<<<<

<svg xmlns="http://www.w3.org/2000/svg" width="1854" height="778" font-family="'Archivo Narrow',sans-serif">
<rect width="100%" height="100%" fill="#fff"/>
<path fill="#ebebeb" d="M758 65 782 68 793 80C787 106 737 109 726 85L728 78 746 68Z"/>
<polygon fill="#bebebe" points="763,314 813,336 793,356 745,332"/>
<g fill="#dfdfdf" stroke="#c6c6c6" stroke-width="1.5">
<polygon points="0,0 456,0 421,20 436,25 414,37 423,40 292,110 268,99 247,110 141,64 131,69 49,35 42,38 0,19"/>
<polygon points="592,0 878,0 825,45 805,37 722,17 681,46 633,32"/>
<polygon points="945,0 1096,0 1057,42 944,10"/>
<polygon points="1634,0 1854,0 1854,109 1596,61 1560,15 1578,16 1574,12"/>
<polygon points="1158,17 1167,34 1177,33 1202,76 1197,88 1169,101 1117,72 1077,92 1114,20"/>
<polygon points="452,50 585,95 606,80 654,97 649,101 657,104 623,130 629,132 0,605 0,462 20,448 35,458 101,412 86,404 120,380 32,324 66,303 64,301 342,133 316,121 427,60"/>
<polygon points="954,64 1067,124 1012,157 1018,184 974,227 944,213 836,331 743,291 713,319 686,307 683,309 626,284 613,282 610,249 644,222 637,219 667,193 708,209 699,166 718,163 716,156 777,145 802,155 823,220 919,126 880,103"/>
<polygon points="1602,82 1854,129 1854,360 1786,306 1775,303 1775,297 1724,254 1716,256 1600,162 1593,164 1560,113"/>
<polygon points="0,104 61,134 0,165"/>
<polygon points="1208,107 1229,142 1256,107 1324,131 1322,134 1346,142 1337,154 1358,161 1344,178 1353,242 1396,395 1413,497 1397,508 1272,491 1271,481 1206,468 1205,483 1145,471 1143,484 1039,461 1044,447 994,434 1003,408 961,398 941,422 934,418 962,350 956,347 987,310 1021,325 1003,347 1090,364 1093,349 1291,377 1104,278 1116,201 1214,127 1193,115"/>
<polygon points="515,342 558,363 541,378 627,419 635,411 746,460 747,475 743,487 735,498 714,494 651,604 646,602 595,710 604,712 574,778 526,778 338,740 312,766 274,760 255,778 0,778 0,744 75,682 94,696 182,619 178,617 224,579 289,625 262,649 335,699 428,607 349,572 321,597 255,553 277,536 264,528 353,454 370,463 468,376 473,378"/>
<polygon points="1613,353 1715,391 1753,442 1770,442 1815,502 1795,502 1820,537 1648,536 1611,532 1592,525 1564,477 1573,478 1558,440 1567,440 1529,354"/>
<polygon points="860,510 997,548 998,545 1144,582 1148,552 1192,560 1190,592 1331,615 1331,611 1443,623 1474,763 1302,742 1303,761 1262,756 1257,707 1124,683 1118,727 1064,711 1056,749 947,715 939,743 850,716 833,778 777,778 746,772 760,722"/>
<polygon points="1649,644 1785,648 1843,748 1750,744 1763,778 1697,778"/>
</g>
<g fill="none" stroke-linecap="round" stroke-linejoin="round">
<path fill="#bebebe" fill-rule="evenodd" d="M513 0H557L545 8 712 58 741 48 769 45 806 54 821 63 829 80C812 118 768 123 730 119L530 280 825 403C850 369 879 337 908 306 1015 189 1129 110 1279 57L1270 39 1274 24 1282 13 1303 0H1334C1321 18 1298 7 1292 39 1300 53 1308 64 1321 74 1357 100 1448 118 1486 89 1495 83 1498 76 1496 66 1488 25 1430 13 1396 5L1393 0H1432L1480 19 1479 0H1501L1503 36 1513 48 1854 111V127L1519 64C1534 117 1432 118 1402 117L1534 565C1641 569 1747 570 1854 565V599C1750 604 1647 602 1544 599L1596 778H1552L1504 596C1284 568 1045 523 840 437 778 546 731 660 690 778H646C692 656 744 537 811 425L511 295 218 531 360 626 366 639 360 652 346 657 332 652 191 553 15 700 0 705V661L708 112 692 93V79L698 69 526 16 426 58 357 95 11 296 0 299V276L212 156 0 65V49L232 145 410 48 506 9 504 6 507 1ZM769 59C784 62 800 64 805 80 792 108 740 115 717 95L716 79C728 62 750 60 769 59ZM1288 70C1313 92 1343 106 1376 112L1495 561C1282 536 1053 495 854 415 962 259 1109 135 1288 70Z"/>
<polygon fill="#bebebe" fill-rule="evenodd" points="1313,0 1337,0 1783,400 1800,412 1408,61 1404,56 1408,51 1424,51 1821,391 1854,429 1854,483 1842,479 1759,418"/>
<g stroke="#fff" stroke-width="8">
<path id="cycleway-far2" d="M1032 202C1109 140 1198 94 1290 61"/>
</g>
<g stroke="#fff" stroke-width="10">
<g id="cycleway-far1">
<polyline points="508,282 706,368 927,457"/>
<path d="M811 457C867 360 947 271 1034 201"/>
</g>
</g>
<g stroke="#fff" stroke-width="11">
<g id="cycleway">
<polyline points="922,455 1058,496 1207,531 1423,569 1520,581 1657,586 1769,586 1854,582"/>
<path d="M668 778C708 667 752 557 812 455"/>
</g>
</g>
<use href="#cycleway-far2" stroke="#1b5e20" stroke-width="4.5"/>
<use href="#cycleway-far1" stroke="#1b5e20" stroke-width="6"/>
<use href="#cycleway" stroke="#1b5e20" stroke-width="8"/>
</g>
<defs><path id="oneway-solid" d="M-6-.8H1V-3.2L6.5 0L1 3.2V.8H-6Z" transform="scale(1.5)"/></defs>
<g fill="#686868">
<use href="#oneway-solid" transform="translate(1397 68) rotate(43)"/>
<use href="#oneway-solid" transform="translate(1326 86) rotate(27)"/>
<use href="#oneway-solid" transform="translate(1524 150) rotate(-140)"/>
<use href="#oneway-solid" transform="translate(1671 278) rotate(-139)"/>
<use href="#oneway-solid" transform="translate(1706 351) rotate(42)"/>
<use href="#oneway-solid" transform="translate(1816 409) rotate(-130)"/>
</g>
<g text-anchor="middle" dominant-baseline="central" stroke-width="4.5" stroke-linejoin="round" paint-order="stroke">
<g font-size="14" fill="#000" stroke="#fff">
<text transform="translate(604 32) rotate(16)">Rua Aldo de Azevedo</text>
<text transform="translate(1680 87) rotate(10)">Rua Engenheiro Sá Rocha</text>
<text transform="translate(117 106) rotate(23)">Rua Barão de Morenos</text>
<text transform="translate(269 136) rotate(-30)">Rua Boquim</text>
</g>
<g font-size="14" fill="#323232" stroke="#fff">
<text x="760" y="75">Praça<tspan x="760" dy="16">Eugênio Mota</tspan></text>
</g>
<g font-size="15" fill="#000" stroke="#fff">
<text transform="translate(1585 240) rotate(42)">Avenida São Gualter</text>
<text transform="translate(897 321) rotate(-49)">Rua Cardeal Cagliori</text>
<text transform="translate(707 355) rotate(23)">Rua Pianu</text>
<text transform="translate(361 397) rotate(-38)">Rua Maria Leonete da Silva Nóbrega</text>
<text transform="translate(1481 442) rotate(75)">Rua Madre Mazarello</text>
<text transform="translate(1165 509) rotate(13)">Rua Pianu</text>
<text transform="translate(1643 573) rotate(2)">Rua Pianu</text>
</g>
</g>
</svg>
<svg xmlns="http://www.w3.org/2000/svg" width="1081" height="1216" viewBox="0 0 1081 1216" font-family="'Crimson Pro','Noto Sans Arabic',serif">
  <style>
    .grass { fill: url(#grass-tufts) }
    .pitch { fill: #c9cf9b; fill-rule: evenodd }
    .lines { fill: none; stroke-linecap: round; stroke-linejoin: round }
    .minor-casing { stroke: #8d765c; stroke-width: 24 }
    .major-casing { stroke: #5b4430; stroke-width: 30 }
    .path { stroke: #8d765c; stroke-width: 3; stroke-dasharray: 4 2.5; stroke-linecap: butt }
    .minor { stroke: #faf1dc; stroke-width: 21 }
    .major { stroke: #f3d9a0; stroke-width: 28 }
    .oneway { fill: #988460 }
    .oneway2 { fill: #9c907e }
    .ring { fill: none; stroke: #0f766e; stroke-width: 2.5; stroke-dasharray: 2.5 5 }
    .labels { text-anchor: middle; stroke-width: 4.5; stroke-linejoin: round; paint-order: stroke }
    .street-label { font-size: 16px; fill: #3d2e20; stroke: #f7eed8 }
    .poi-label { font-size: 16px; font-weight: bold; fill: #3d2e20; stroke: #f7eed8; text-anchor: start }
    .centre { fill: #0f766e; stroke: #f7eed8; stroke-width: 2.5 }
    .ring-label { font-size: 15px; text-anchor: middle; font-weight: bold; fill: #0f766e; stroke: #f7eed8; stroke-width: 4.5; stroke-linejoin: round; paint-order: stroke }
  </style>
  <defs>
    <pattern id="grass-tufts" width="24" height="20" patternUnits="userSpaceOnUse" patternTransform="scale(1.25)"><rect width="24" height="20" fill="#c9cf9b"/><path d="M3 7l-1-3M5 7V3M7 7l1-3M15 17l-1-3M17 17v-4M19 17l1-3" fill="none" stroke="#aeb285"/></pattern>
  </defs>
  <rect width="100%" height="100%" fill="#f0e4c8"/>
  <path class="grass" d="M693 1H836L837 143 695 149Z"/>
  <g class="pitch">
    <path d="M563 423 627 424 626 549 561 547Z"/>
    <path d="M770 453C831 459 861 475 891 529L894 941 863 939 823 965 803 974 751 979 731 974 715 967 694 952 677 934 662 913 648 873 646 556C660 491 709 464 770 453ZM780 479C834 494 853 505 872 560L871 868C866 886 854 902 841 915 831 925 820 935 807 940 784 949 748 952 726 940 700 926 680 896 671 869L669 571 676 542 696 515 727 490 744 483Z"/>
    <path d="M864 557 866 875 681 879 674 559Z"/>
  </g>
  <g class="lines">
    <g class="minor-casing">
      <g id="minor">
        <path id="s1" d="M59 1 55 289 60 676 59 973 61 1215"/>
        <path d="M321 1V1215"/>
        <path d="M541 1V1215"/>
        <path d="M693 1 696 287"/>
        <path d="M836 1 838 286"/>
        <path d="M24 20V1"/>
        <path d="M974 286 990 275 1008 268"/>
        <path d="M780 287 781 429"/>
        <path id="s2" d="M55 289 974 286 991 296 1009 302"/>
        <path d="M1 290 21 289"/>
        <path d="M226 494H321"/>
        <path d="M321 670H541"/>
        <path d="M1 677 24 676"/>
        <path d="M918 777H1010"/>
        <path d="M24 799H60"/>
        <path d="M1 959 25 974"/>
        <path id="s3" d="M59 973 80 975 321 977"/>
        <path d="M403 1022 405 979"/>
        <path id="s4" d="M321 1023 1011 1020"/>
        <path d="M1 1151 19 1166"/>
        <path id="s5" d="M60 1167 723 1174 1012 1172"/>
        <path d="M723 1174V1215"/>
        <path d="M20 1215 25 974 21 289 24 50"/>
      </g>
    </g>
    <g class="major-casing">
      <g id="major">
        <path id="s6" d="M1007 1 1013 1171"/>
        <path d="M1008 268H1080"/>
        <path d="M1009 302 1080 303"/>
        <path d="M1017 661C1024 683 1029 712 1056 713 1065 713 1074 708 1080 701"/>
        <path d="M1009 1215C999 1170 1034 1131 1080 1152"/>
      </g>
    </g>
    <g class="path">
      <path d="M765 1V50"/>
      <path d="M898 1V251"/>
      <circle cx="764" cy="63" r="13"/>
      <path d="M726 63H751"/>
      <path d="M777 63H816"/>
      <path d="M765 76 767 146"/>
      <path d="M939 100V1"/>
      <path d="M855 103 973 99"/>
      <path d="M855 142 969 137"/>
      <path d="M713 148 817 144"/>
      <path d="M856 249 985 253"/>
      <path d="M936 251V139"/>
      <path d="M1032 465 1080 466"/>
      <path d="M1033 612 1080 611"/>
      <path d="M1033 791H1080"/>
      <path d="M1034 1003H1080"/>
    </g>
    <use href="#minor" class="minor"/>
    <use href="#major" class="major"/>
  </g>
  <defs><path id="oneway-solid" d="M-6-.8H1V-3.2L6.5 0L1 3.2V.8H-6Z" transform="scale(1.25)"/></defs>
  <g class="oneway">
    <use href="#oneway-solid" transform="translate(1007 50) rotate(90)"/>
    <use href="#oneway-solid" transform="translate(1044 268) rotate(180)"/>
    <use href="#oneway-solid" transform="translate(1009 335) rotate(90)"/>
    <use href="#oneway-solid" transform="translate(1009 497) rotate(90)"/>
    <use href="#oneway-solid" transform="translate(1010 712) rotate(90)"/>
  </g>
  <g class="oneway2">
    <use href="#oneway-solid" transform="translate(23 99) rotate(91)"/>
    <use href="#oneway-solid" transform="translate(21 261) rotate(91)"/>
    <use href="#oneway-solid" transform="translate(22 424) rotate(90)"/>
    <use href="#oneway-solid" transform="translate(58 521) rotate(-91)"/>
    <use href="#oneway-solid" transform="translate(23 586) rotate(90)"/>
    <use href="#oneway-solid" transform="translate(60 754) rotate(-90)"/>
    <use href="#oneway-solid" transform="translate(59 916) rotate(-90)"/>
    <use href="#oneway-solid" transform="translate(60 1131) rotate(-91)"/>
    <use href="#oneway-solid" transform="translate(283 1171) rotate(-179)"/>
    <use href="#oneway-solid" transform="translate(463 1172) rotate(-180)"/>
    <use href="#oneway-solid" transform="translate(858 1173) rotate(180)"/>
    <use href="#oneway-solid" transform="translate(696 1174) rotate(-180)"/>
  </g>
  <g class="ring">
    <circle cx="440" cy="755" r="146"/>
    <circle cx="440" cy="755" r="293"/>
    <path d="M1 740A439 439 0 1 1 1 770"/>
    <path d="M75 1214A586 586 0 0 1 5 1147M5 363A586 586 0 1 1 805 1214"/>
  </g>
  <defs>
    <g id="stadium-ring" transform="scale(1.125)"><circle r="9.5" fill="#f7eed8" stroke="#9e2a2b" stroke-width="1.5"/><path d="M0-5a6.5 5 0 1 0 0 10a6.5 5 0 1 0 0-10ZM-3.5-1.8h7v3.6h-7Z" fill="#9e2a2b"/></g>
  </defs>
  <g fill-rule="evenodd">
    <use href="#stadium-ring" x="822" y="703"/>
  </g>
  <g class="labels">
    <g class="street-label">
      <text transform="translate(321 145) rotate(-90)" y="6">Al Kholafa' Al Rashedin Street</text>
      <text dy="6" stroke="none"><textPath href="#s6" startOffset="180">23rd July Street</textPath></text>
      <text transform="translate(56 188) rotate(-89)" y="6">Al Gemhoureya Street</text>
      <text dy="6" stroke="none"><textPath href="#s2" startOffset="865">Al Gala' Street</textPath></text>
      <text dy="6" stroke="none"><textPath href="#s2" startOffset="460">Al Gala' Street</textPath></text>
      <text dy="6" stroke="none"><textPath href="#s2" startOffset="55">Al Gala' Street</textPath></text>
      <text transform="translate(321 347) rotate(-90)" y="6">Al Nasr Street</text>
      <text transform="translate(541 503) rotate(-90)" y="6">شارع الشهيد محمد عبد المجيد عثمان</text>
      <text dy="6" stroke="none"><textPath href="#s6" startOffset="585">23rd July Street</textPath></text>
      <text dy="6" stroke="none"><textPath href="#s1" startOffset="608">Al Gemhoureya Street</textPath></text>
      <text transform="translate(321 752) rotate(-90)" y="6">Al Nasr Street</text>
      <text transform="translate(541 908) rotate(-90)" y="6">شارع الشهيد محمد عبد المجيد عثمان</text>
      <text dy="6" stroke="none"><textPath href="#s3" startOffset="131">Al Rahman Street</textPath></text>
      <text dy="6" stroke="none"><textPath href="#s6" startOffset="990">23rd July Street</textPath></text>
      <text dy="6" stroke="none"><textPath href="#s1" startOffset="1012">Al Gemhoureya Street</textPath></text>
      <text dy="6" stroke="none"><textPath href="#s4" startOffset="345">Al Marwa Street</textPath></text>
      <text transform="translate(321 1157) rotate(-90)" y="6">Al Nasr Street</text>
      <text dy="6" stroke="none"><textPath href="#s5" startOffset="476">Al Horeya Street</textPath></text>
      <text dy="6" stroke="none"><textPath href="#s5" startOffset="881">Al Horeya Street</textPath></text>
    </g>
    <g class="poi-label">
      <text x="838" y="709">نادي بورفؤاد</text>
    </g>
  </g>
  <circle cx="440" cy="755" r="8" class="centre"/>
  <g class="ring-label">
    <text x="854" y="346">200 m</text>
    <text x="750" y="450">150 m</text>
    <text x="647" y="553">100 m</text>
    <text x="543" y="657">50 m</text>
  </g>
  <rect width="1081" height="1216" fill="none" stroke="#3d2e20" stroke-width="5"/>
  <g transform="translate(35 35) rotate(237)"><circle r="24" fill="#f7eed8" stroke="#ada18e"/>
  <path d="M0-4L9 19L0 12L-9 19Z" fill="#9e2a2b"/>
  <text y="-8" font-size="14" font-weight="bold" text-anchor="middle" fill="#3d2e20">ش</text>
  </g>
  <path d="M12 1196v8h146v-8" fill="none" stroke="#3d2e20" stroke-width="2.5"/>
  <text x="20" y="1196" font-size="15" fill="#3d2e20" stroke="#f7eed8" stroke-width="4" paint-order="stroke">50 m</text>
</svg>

>>>>

■ **WORK TASK**
Wherever the word "Pianu" turns up in the records above, copy the line that holds it.

■ **SOLUTION**
<text transform="translate(707 355) rotate(23)">Rua Pianu</text>
<text transform="translate(1165 509) rotate(13)">Rua Pianu</text>
<text transform="translate(1643 573) rotate(2)">Rua Pianu</text>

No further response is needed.